# Sachs Dolmar spares



## dickm (2 May 2010)

Recently bought a very clean Sachs Dolmar 109 chainsaw, which is quite an old model, but in excellent condition. However, knowing my luck with chainsaws, I've been checking out the spares position, and as a result of the takeover by Makita, subsequent takeover of that bit of Makita by Tanaka, and now Dolmar being spun out as a separate brand again, it looks as if specialist spares (other than just chains/bars) are difficult. 
Anybody know a good source, just in case?


----------



## misterfish (3 May 2010)

I had a Sachs Dolmar chainsaw that I bought in the very early 80's. I hadn't used it for ages and couldn't get it started a couple of years ago so got it looked at and was told that it was beyond repair as the electrics were shot and spares weren't available. I gave up on it and bought a decent electric one (as I only need to use it in the garden).

Misterfish


----------



## dickm (3 May 2010)

misterfish":1jb2g9a2 said:


> I gave up on it



Thanks


----------



## Shrubby (9 May 2010)

Sachs-dolmar is owned by Makita - plenty of good dealers around
Matt


----------



## misterfish (9 May 2010)

True, but I was told that spares for the really old models were not available.

Misterfish


----------



## nick cozens (14 Jun 2010)

i have a sachs dolmar 109 chainsaw with a broken piston ring,dose anyone know where i can get one?


----------



## hanser (14 Jun 2010)

The Dolmar chain saw I used to own was a pig to start. I got shot of it and bought a Stihl and its never failed to start in 16 years of occasional use.


----------



## dickm (15 Jun 2010)

nick cozens":2n05x7ik said:


> i have a sachs dolmar 109 chainsaw with a broken piston ring,dose anyone know where i can get one?

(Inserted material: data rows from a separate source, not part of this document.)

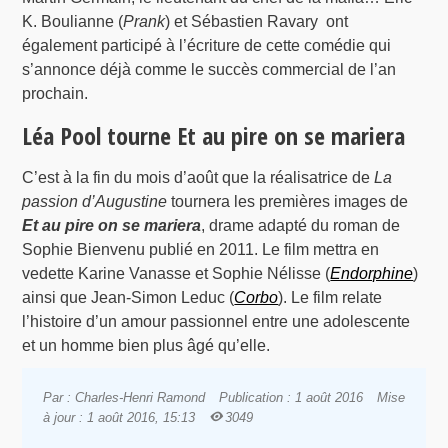
K. Boulianne (
Prank
) et Sébastien Ravary ont
également participé à l’écriture de cette comédie qui
s’annonce déjà comme le succès commercial de l’an
prochain.
Léa Pool tourne Et au pire on se mariera
C’est à la fin du mois d’août que la réalisatrice de
La
passion d’Augustine
tournera les premières images de
Et au pire on se mariera
, drame adapté du roman de
Sophie Bienvenu publié en 2011. Le film mettra en
vedette Karine Vanasse et Sophie Nélisse (
Endorphine
)
ainsi que Jean-Simon Leduc (
Corbo
). Le film relate
l’histoire d’un amour passionnel entre une adolescente
et un homme bien plus âgé qu’elle.
Par : Charles-Henri Ramond
Publication : 1 août 2016
Mise
à jour : 1 août 2016, 15:13
3049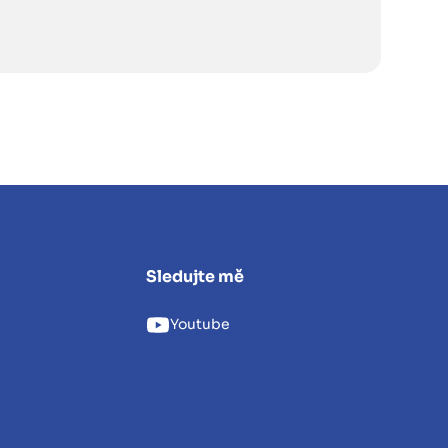
Sledujte mě
Youtube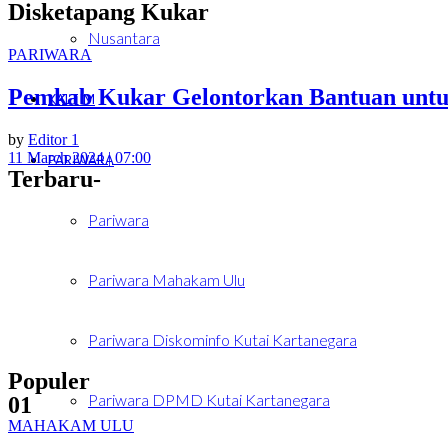
Disketapang Kukar
Nusantara
PARIWARA
Pemkab Kukar Gelontorkan Bantuan untuk
KALTIM
by
Editor 1
11 March 2024 | 07:00
PARIWARA
Terbaru-
Pariwara
Pariwara Mahakam Ulu
Pariwara Diskominfo Kutai Kartanegara
Populer
Pariwara DPMD Kutai Kartanegara
01
MAHAKAM ULU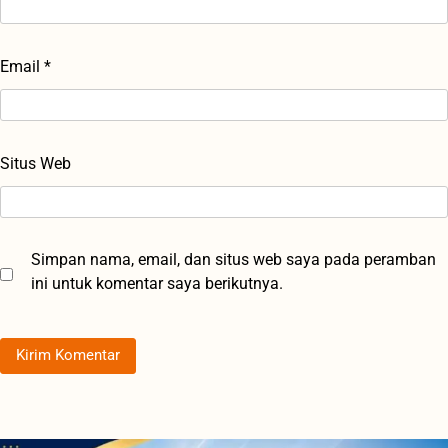
Email
*
Situs Web
Simpan nama, email, dan situs web saya pada peramban
ini untuk komentar saya berikutnya.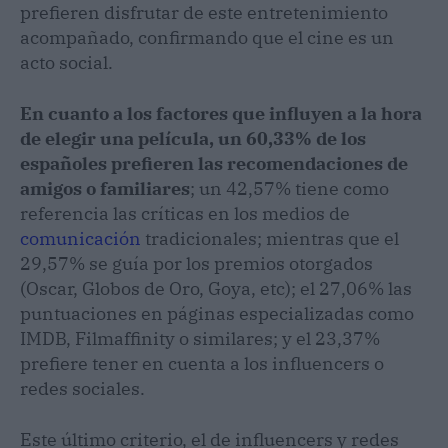
prefieren disfrutar de este entretenimiento
acompañado, confirmando que el cine es un
acto social.
En cuanto a los factores que influyen a la hora
de elegir una película, un 60,33% de los
españoles prefieren las recomendaciones de
amigos o familiares
; un 42,57% tiene como
referencia las críticas en los medios de
comunicación
tradicionales; mientras que el
29,57% se guía por los premios otorgados
(Oscar, Globos de Oro, Goya, etc); el 27,06% las
puntuaciones en páginas especializadas como
IMDB, Filmaffinity o similares; y el 23,37%
prefiere tener en cuenta a los influencers o
redes sociales.
Este último criterio, el de influencers y redes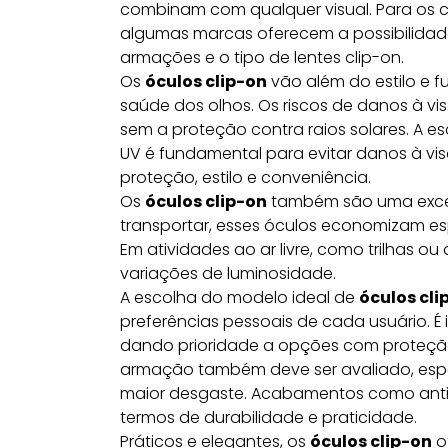
combinam com qualquer visual. Para os 
algumas marcas oferecem a possibilidade
armações e o tipo de lentes clip-on.
Os
óculos clip-on
vão além do estilo e f
saúde dos olhos. Os riscos de danos à 
sem a proteção contra raios solares. A 
UV é fundamental para evitar danos à vi
proteção, estilo e conveniência.
Os
óculos clip-on
também são uma excel
transportar, esses óculos economizam e
Em atividades ao ar livre, como trilhas o
variações de luminosidade.
A escolha do modelo ideal de
óculos cli
preferências pessoais de cada usuário. É 
dando prioridade a opções com proteção 
armação também deve ser avaliado, espe
maior desgaste. Acabamentos como anti
termos de durabilidade e praticidade.
Práticos e elegantes, os
óculos clip-on
of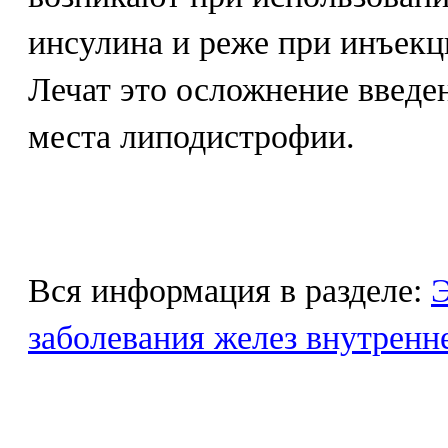
инсулина и реже при инъек
Лечат это осложнение введе
места липодистрофии.
Вся информация в разделе:
Э
заболевания желез внутренн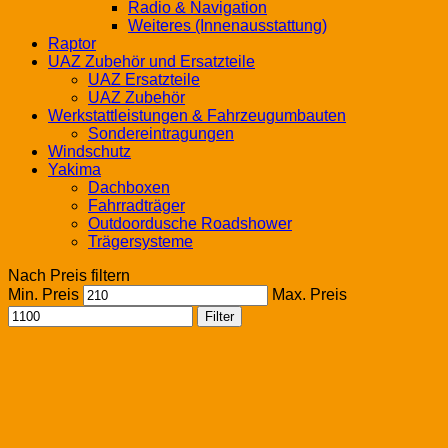
Radio & Navigation
Weiteres (Innenausstattung)
Raptor
UAZ Zubehör und Ersatzteile
UAZ Ersatzteile
UAZ Zubehör
Werkstattleistungen & Fahrzeugumbauten
Sondereintragungen
Windschutz
Yakima
Dachboxen
Fahrradträger
Outdoordusche Roadshower
Trägersysteme
Nach Preis filtern
Min. Preis
Max. Preis
Filter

My chainsaw repair book suggests, and I've now had confirmed by a Dolmar dealer in the USA on the Arborist site, that the Makita DCS430 is actually a rebranded Dolmar 109. 
Miles Machinery http://www.mtmc.co.uk/Spare-Parts/M...-spare-parts/p-240-16728-268444-269000-17983/
have most of the parts for it available, at what look like sensible prices.


----------